One of the important things that will be crucial for the Canadian economy in the near future will be its ability to support growth consistently and over a long period of time. Keeping inflation in check will also be something that would create an inclusive growth for most Canadians. Businesses in Canada were skeptical about new investments after the recession of 2007-08; however, economists are of the belief that the atmosphere is conducive for a robust investment. Another sign that the economy was back on track is the report that there was a spike in the number of new firms in Canada.

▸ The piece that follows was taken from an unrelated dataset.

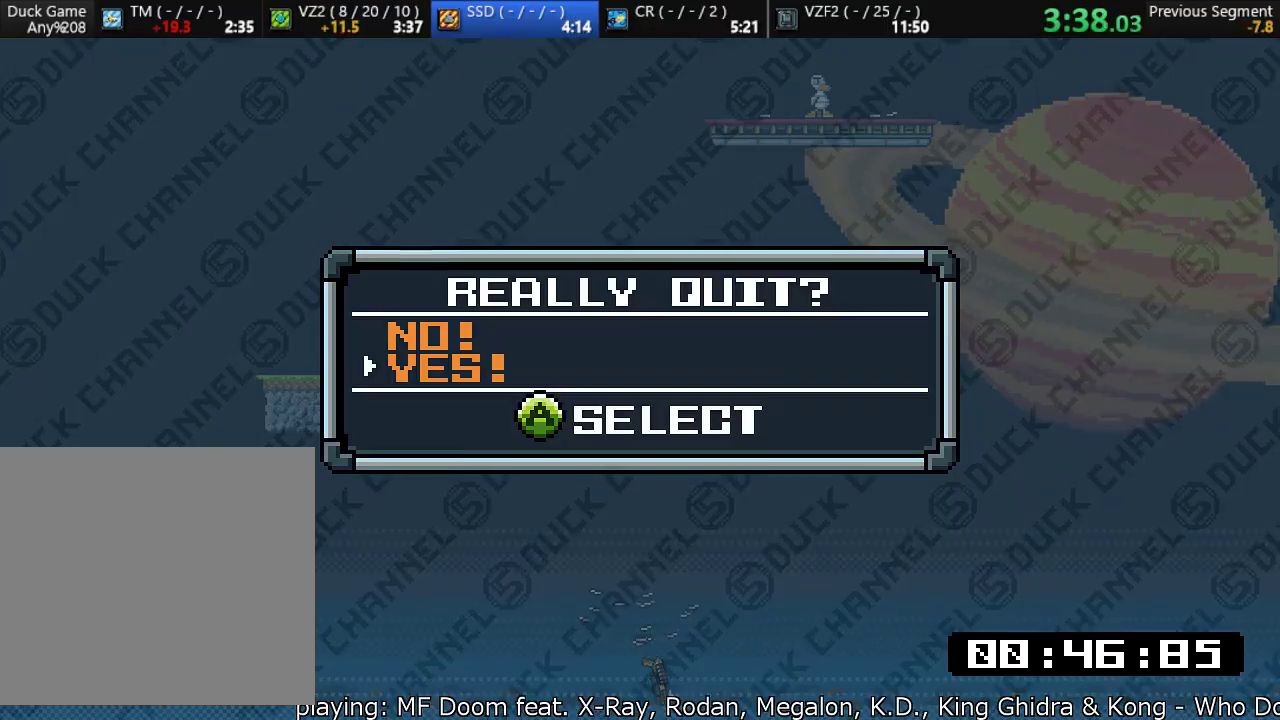
{"buttons": [], "left_stick": "center", "events": [[50, "R1", "up"]]}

America – whose economy has a massive impact on the state of Canadian economy – has also shown signs of recovery. A strong American economy easily translates to increased economic activity in Canada. The exports of Canada are heavily dependent on the demand from the US, and this is one of the prime reasons why Canadian economists look keenly at the US economy.
It is not only the Bank of Canada’s governor who is optimistic about the Canadian economy; the Royal Bank too has upped the economic growth in 3rd quarter from the earlier forecast of 2.9% to an updated 3.4% growth. (Source: CBCnews) According to the Royal Bank, this update in the 3rd quarter growth is on account of the rebuilding of flood-hit areas in Alberta, and the end of a strike by construction workers in Quebec.
In June this year, a news report published in the Financial Post, pointed out to an assessment done by the economists on the state of Canadian economy. They were of the firm belief that Canadian economy will see improve substantially in the second half of 2013. The report, prepared by chief economist Craig Alexander, said that, “The Canadian economy is making reassuring progress after last year’s growth slump.”
For a long time now, Canadian economists have been looking at the signs that the economy is resurrecting itself. Given the thoughts and analysis of some of the most influential economists and financial institutions, it can be said that the coming months might be the starting point of a long and prosperous economic journey for Canada.